La Collection d’un voyageur – Les Instruments de musique de Maurice Fleuret (catalogue édité pour le Festival de Lille, 1990).
Le livre d’Anne Veitl et de Noémi Duchemin Maurice Fleuret: une politique démocratique de la musique (édition Comité d’histoire du ministère de la Culture, 2000).

– Ce que dit la charte, déclaration de principe de la Fête:
« 1) La Fête européenne de la musique se déroule, chaque année, le 21 juin, jour du solstice d’été.
2) La Fête européenne de la musique est une célébration de la musique vivante destinée à mettre en valeur l’ampleur et la diversité des pratiques musicales, dans tous les genres de musique.
3) La Fête européenne de la musique est un appel à une participation spontanée et gratuite qui s’adresse aussi bien aux individus ou aux ensembles pratiquant le chant ou un instrument de musique qu’aux institutions musicales, afin de permettre tant aux pratiques amateurs qu’aux musiciens professionnels de s’exprimer.
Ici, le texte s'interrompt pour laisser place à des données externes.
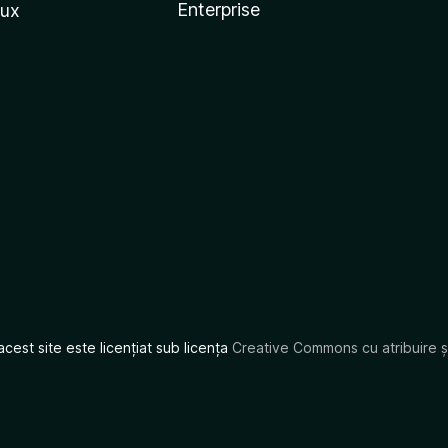
Enterprise
nux
acest site este licențiat sub licența
Creative Commons cu atribuire și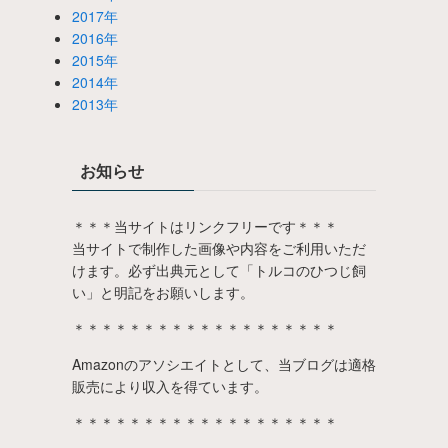
2017年
2016年
2015年
2014年
2013年
お知らせ
＊＊＊当サイトはリンクフリーです＊＊＊
当サイトで制作した画像や内容をご利用いただ
けます。必ず出典元として「トルコのひつじ飼
い」と明記をお願いします。
＊＊＊＊＊＊＊＊＊＊＊＊＊＊＊＊＊＊＊
Amazonのアソシエイトとして、当ブログは適格
販売により収入を得ています。
＊＊＊＊＊＊＊＊＊＊＊＊＊＊＊＊＊＊＊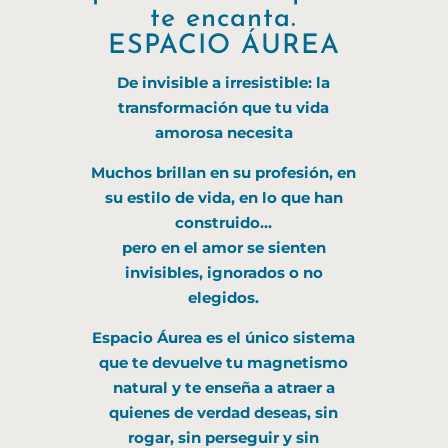
te encanta.
ESPACIO ÁUREA
De invisible a irresistible: la
transformación que tu vida
amorosa necesita
Muchos brillan en su profesión, en
su estilo de vida, en lo que han
construido…
pero en el amor se sienten
invisibles, ignorados o no
elegidos.
Espacio Áurea es el único sistema
que te devuelve tu magnetismo
natural y te enseña a atraer a
quienes de verdad deseas, sin
rogar, sin perseguir y sin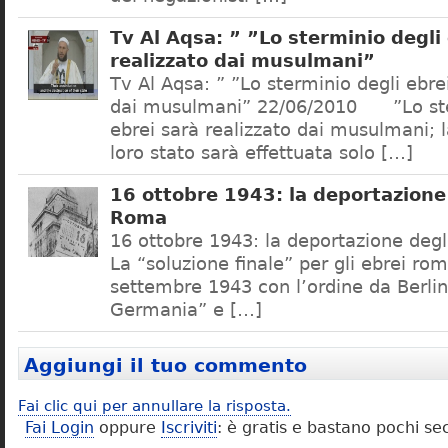
Tv Al Aqsa: ” ”Lo sterminio degli
realizzato dai musulmani”
Tv Al Aqsa: ” ”Lo sterminio degli ebre
dai musulmani” 22/06/2010 ”Lo ste
ebrei sarà realizzato dai musulmani; l
loro stato sarà effettuata solo […]
16 ottobre 1943: la deportazione 
Roma
16 ottobre 1943: la deportazione degl
La “soluzione finale” per gli ebrei rom
settembre 1943 con l’ordine da Berlino
Germania” e […]
Aggiungi il tuo commento
Fai clic qui per annullare la risposta.
Fai Login
oppure
Iscriviti
: è gratis e bastano pochi se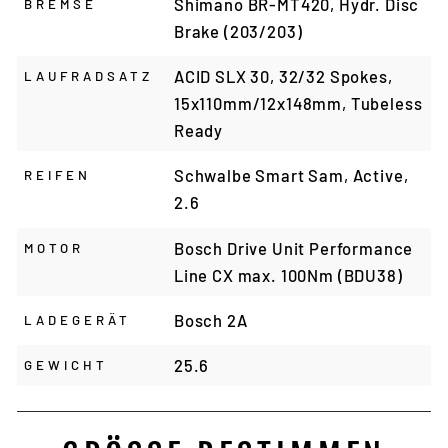
Shimano BR-MT420, Hydr. Disc
BREMSE
Brake (203/203)
ACID SLX 30, 32/32 Spokes,
LAUFRADSATZ
15x110mm/12x148mm, Tubeless
Ready
Schwalbe Smart Sam, Active,
REIFEN
2.6
Bosch Drive Unit Performance
MOTOR
Line CX max. 100Nm (BDU38)
Bosch 2A
LADEGERÄT
25.6
GEWICHT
4) Tous les concerts sont gratuits pour le public.
5) La Fête européenne de la musique est majoritairement une manifestation de plein air qui se déroule dans les rues, sur les places, dans les jardins publics, dans les cours… Des lieux fermés peuvent également s’y associer s’ils pratiquent la règle de l’accès gratuit au public.»